Harvick, who added his second Busch title in 2006, counts the Daytona 500, Coca-Cola 600, Brickyard 400 and Southern 500 among his crown jewel wins. He also won his first NASCAR race again during the pandemic, held in front of empty stands at Darlington Raceway in May 2020, when NASCAR became the first major sport to return to competition.

“With championships across multiple NASCAR series and a NASCAR Cup Series win total that ranks within the top 10, Kevin Harvick’s legacy as one of the all-time great drivers is secure,” NASCAR President Steve Phelps said in a statement. “In addition to his success inside a race car, Kevin is a leader who genuinely cares about the health and future of our sport – a passion that will continue long after his driving days are over.”

Harvick told the AP that his handling of the 2013 parting with Richard Childress — in the works for an entire year before moving on to Stuart Haase in 2014 — is the biggest regret of his career, and he said he’s grateful the relationship was. repaired.

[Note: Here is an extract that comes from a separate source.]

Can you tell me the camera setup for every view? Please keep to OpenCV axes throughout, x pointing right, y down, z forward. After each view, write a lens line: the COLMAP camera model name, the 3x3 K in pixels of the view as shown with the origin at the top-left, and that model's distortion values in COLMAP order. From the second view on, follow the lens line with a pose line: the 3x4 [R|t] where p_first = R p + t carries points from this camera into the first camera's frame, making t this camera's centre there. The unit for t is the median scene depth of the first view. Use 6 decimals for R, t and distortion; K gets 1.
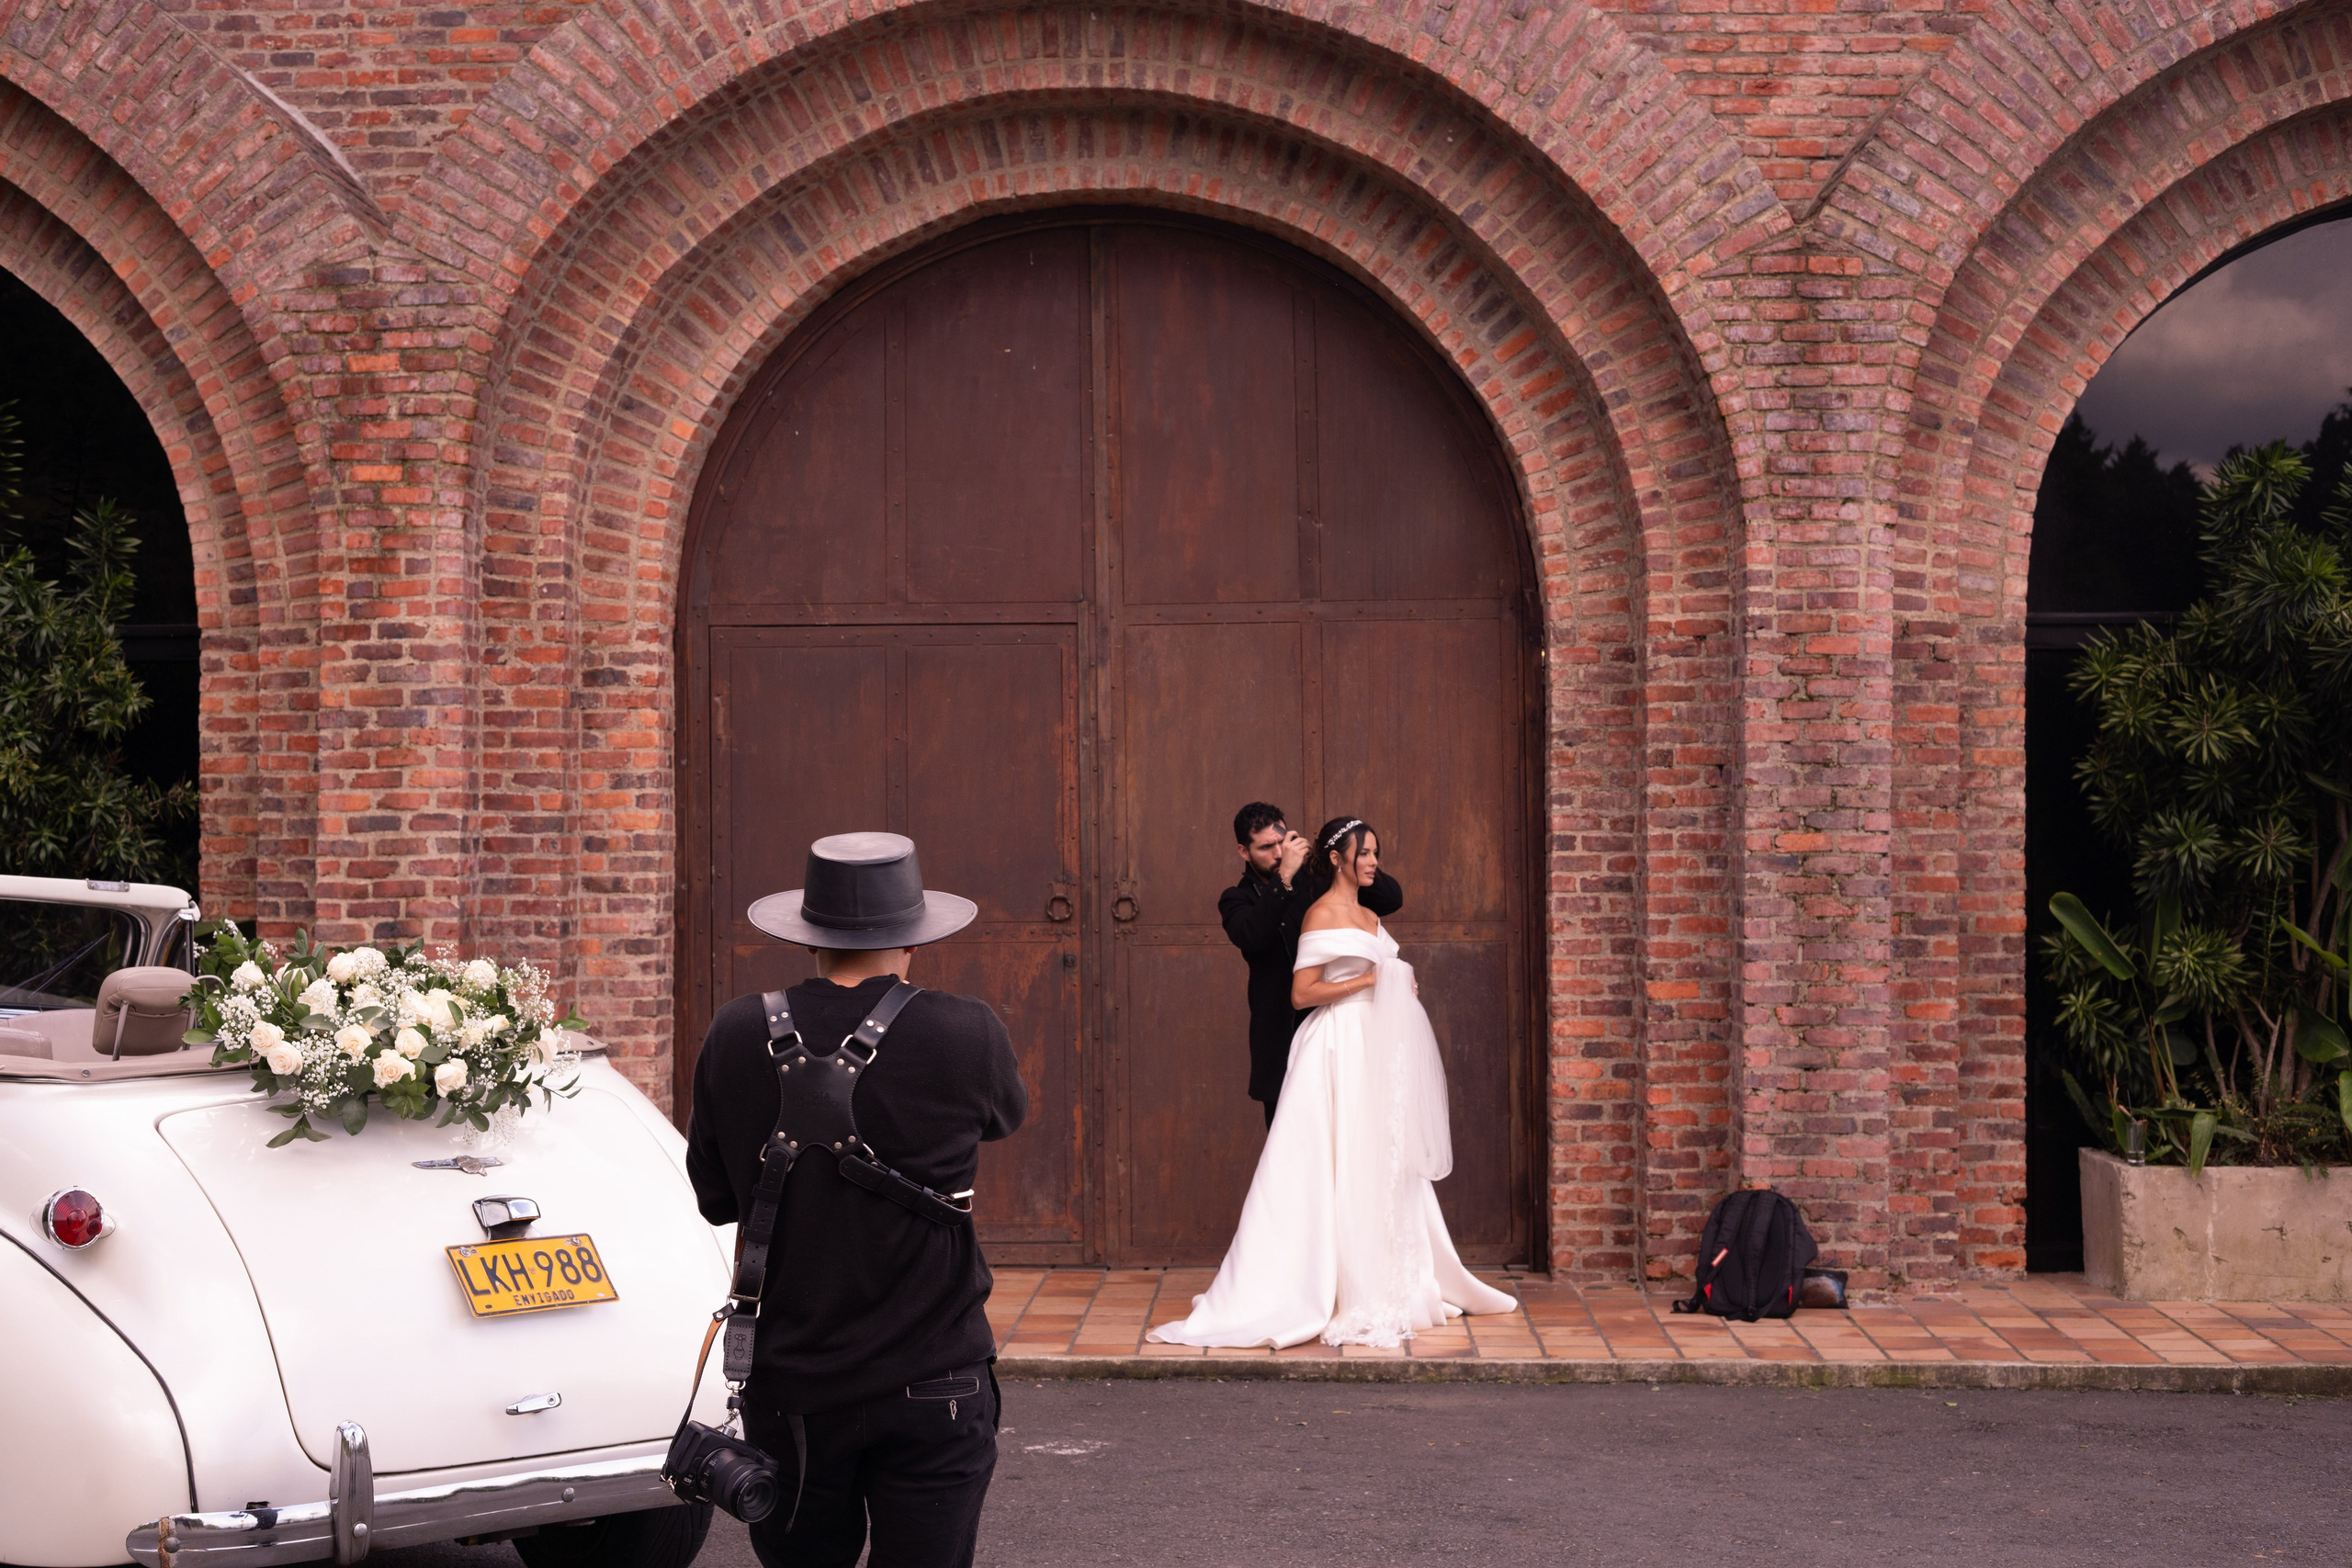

Harvick has built a strong relationship at SHR with co-owner Tony Stewart, crew chief Rodney Childers and his entire No. 4 team. Harvick and Childers are the longest driver-crew pairing in the Cup Series in 10 years. Their 37 double-winners last season broke a 65-race winning streak—the second longest of Harvick’s career.

It was Stewart, a three-time Trophy champion and Hall of Famer, who encouraged Harvick to announce early that he was retiring and enjoying his senior year. Stewart avoided all send-offs and recognitions in his final season, something Harvick told the Associated Press Stewart now regrets.

Harvick opens the season early next month with the Clash Showcase at the Coliseum in Los Angeles, followed by the season finale opener at the Daytona 500 on February 19.

“I want Kevin to savor every lap this season, to compete like hell and get the most out of everything,” said Stewart. “He made all of us at Stewart-Haas Racing incredibly proud, and we want to make his last season his best season.”

Harvick has said for certain that he will not be racing in the Cup Series after this year, but he has also said that he is not completely done racing. He already has plans for the late model he plans to prepare for himself the day Kellan is old enough to race against his father.

“He’s a cocky 10-year-old now who thinks he can beat anyone,” Harvick told the Associated Press. “We’ll see when the time comes.”